Selected extract:
PowerLines’ review of 51 investor-owned utilities’ earnings calls suggests growing capital expenditures could become a major driver of future rate increase requests
WASHINGTON, D.C. – Today, PowerLines released Utility Spending is Rising: A Review of Utility Capital Expenditure Plans, a comprehensive review of 51 investor-owned utility earnings calls in recent months.
PowerLines found that investor-owned utilities are planning to spend at least $1.4 trillion over the next five years through 2030 on capital expenditures (CapEx)—a more than 21 percent increase over the $1.1 trillion over a five-year period outlined last year. Capital expenditures include expenses on physical assets such as power plants, transmission lines, and distribution poles and wires.
“Investor-owned utilities are signaling a record-breaking wave of capital spending, and history shows that those plans are often a leading indicator of future utility rate increase requests,” said Charles Hua, Founder and Executive Director of PowerLines. “Our century-old utility regulatory system has accelerated the size of the pie of utility capital spending, even when more cost-effective solutions that could lower consumers’ utility bills are available yet underdeployed. It is incumbent upon state policymakers and regulators to ensure utilities prioritize these solutions that improve the efficiency, affordability, and reliability of the grid.”
This planned spending comes at a time when utility bills are rapidly rising. PowerLines analysis has shown that utility bills have increased approximately 40 percent since 2021, with no signs of slowing down.
In 2025 alone, utilities requested $31 billion in rate increases, while electricity and gas became the fastest drivers of inflation. Most utilities expect high levels of capital spending to continue through 2030, a trend that promises to intensify growing affordability pressures.
While these proposed spending amounts do not necessarily equate on a one-to-one basis to rate increases, utility CapEx plans are often a leading indicator of incoming rate increase requests. These growing costs could become the key driver behind utility rate increase requests over the next five years.
“As utilities plan any infrastructure investments, it’s critical that regulators ensure costs are allocated fairly,” said Jenn Jones, Vice President of Financial Security and Livable Communities at AARP. “Consumers—especially older adults and households on fixed incomes—should not be asked to subsidize costs driven by large new industrial demands or private development decisions.”

Collected data entries
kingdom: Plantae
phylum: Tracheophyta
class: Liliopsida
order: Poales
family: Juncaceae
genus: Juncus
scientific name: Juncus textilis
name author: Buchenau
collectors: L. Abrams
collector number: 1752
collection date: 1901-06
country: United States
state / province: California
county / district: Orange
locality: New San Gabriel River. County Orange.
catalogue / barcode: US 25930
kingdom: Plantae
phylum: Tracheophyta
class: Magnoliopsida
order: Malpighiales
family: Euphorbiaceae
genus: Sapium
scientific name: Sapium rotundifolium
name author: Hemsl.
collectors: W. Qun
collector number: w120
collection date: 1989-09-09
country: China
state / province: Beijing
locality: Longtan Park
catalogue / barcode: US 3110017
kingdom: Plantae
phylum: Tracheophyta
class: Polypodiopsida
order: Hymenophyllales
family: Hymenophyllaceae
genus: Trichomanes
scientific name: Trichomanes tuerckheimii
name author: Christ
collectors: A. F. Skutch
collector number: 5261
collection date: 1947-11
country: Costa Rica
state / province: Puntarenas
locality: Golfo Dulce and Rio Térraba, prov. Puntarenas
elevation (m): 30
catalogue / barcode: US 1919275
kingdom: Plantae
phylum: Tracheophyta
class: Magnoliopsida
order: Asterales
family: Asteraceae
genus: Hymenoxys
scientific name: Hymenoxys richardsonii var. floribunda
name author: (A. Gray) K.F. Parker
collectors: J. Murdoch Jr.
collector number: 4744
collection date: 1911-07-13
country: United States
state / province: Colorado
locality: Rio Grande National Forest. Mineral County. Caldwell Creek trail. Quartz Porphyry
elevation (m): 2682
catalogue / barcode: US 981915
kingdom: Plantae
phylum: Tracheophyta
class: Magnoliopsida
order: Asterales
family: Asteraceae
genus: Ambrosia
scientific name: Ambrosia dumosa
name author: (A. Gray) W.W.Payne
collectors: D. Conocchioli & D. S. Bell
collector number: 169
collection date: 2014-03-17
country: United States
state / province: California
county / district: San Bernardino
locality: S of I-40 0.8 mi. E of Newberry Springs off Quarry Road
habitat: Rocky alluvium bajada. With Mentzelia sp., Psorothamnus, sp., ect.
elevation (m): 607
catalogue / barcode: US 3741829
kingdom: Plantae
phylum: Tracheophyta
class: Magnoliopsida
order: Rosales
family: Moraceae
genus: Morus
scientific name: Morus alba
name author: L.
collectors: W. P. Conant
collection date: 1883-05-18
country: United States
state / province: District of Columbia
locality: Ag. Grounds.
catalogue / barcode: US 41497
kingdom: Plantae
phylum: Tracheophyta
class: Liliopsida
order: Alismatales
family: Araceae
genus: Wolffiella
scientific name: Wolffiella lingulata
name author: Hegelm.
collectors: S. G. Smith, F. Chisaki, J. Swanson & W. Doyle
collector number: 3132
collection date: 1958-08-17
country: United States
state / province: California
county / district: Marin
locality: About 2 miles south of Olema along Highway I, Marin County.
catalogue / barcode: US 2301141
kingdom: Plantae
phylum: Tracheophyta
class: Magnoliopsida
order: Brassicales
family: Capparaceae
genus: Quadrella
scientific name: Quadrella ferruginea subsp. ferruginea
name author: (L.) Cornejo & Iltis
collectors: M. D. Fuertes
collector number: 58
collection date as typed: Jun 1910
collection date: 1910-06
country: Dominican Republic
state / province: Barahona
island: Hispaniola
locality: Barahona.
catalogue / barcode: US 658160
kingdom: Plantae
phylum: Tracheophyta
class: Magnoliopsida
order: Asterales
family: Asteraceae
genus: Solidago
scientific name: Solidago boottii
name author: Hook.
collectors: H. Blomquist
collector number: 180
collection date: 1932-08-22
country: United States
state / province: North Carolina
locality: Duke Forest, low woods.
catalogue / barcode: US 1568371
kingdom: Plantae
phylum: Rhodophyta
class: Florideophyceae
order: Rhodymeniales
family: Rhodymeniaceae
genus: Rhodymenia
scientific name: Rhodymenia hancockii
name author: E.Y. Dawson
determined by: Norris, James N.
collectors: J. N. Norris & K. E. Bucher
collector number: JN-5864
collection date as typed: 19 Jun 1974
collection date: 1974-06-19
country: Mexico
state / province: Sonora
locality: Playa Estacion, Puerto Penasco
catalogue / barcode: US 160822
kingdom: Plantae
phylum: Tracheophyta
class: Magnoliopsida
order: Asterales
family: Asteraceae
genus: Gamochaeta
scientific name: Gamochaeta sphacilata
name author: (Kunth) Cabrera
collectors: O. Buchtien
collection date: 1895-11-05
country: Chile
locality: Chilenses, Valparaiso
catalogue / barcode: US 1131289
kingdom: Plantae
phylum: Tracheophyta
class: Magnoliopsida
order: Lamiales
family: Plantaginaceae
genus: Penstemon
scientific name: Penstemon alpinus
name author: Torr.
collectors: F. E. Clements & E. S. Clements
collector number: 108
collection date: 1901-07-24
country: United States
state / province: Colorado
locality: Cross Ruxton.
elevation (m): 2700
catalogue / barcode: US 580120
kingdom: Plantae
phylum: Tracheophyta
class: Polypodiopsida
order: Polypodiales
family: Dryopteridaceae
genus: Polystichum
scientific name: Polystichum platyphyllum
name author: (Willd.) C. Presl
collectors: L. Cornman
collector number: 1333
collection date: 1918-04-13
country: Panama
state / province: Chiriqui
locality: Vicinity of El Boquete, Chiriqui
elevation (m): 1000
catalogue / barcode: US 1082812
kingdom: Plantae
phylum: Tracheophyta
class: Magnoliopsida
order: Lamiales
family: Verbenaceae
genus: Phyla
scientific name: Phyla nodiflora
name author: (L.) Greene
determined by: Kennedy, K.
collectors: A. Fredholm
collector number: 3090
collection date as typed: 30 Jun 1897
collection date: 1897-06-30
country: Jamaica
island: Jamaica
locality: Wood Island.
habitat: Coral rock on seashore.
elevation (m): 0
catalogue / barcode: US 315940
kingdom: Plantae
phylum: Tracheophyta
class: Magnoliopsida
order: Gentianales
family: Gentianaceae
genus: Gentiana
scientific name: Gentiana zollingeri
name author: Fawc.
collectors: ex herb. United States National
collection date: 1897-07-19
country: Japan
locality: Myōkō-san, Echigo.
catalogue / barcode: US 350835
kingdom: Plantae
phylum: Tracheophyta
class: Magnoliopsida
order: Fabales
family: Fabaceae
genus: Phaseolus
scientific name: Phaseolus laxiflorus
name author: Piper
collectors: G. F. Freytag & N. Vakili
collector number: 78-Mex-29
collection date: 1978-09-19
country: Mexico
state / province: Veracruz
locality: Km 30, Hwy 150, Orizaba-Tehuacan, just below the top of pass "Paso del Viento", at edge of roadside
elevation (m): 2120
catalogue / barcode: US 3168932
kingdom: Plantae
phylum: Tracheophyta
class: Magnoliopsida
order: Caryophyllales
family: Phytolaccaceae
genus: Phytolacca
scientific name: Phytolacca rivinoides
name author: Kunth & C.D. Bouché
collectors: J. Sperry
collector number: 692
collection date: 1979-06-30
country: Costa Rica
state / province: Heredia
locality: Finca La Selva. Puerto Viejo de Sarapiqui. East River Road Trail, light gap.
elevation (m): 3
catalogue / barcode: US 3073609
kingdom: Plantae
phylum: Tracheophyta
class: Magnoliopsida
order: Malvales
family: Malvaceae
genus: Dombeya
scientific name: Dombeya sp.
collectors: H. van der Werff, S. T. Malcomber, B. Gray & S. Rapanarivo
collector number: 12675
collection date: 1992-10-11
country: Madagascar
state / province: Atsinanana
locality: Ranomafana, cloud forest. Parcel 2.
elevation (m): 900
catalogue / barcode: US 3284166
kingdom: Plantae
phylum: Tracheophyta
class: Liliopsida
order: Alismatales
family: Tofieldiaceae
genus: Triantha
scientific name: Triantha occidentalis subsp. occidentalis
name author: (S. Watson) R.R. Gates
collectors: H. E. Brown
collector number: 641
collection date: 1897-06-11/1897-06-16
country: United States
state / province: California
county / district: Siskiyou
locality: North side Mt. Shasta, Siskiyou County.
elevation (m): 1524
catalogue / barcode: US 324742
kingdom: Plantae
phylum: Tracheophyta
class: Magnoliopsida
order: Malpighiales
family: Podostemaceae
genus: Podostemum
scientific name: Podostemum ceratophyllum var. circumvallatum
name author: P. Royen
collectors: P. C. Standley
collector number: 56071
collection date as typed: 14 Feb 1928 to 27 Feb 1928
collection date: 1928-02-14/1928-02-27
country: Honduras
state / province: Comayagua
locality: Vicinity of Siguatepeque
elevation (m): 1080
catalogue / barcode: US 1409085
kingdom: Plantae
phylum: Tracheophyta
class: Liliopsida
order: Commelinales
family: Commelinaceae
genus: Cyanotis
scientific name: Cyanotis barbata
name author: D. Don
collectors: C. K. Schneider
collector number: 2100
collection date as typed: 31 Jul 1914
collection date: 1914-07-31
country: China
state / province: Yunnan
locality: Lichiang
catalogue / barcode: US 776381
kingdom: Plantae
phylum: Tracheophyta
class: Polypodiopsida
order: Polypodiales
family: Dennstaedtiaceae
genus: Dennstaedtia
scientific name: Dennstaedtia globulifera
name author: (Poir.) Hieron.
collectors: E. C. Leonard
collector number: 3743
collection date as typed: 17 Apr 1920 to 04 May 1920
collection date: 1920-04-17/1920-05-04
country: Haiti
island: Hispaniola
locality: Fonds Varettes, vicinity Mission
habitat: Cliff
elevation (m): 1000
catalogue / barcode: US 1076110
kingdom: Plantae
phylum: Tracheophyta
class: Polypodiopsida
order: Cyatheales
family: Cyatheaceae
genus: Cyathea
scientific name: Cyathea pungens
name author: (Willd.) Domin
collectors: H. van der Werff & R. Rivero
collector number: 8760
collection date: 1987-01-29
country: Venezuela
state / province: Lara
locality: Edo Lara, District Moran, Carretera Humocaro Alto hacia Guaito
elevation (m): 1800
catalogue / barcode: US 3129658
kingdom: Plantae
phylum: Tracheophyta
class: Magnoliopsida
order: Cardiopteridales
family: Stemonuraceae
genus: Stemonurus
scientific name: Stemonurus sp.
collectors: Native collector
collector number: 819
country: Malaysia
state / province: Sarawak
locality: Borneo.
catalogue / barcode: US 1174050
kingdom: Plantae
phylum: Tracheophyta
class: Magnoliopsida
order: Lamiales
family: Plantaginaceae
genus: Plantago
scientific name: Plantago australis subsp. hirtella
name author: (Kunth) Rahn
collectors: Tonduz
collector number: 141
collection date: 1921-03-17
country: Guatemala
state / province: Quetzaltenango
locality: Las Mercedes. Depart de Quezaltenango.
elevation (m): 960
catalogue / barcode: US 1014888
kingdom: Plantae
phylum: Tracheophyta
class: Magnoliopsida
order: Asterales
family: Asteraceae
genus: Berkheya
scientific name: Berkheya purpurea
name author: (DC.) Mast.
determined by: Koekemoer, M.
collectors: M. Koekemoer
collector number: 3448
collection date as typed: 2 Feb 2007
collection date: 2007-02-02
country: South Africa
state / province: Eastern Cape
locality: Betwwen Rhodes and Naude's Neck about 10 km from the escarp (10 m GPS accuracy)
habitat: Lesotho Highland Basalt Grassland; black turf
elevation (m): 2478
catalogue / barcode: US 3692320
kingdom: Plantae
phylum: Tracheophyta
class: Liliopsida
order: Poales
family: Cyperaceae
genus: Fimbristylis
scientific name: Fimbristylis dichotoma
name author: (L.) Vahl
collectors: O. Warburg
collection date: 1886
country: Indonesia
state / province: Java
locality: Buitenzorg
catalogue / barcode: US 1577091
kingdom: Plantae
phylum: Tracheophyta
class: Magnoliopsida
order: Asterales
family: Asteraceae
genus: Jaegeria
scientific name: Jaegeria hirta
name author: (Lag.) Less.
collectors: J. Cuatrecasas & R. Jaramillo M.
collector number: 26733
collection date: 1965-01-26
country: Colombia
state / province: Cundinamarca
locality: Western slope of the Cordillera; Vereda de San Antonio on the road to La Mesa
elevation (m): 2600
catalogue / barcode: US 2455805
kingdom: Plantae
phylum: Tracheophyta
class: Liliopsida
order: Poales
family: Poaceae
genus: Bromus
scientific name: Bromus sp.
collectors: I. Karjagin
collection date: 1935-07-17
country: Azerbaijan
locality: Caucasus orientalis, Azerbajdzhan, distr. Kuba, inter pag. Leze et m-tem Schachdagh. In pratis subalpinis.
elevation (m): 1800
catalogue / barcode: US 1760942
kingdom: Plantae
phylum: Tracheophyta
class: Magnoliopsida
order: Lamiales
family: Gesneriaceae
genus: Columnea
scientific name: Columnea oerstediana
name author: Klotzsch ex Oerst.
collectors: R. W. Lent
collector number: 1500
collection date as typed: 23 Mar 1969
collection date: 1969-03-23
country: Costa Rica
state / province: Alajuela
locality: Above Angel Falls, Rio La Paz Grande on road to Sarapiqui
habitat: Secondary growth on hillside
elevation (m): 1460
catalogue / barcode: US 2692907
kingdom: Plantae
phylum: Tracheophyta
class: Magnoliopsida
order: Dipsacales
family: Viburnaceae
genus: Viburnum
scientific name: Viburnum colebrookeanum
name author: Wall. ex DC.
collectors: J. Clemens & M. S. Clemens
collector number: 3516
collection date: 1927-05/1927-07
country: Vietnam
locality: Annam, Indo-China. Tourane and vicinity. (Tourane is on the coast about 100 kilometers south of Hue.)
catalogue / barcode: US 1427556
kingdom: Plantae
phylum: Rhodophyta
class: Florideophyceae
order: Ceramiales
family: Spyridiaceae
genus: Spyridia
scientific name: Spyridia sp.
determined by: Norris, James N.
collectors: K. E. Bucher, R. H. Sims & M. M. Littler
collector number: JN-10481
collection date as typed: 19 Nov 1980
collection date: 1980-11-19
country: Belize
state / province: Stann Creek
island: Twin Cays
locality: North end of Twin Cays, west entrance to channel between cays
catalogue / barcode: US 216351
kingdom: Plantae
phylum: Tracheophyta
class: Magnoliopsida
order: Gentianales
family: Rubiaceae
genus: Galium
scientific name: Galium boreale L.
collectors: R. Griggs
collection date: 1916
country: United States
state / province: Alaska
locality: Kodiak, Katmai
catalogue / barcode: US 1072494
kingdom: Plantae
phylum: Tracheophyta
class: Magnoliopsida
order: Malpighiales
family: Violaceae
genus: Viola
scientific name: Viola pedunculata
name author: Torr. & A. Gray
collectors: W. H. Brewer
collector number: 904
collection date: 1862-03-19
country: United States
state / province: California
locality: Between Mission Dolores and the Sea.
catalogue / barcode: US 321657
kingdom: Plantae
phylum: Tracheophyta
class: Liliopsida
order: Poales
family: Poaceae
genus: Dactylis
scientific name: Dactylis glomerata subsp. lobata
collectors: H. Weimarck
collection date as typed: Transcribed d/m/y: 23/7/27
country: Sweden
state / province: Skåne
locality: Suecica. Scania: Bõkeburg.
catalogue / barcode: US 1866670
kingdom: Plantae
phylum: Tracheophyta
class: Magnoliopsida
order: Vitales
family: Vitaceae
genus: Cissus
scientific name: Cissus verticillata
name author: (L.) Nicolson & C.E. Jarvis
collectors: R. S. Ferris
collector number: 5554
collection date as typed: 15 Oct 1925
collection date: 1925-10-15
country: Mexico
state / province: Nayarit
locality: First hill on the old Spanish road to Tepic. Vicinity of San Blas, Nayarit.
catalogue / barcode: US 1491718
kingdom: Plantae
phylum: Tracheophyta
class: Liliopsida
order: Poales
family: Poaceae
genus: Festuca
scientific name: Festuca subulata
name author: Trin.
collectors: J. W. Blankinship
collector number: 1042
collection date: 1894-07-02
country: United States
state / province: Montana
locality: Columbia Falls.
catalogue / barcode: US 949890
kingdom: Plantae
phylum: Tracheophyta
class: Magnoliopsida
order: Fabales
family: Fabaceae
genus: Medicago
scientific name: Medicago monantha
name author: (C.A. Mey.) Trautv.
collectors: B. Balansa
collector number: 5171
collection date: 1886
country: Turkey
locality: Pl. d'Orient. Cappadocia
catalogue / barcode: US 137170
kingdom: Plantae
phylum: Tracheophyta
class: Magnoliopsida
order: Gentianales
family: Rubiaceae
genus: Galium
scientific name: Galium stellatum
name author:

Task details: Pick up the press release on utility capital spending plans after its last sentence and carry it forward. The lines above aren't needed for this.

Output of the exercise:
“When we’ve looked under the hood at the justifications for utility capital expenditures, we’ve often found that utilities are overlooking cheaper alternatives that involve operating expenditures,” said Citizens Utility Board of Michigan Executive Director Amy Bandyk. “Regulators and intervenor groups need to take a close look at these utility plans for massive spending before they drastically worsen the electricity unaffordability problem for ratepayers.”
“Large industrial customers depend on affordable and reliable electricity, which is the backbone of our modern economy. With projections of significant load growth, utilities are seeking to ratchet up their spending precisely when electricity costs, a key input into the cost of doing business, are already rising,” said Karen Onaran, President & CEO of the Electricity Consumers Resource Council (ELCON). “Going forward, we urge regulators to demand transparent justification for these expenditures as well as a demonstration that utilities have explored lower cost options to ensure that spending is prudent, transparent, and in the interests of all customers. Getting this right matters not only for affordability but also for economic competitiveness and long-term growth.”
“At a time of amped up concern about affordability and rate hikes well above inflation, utilities are seeing dollar signs for their future bottom lines from the unprecedented wave of new infrastructure investment,” said Tom Content, Executive Director of Citizens Utility Board of Wisconsin. “Regulators and legislatures need to be squarely focused on policies that put affordability and fairness first for the folks paying the bills.”
PowerLines is a nonpartisan consumer education nonprofit organization that aims to modernize the utility regulatory system for American energy consumers to lower utility bills and grow the economy.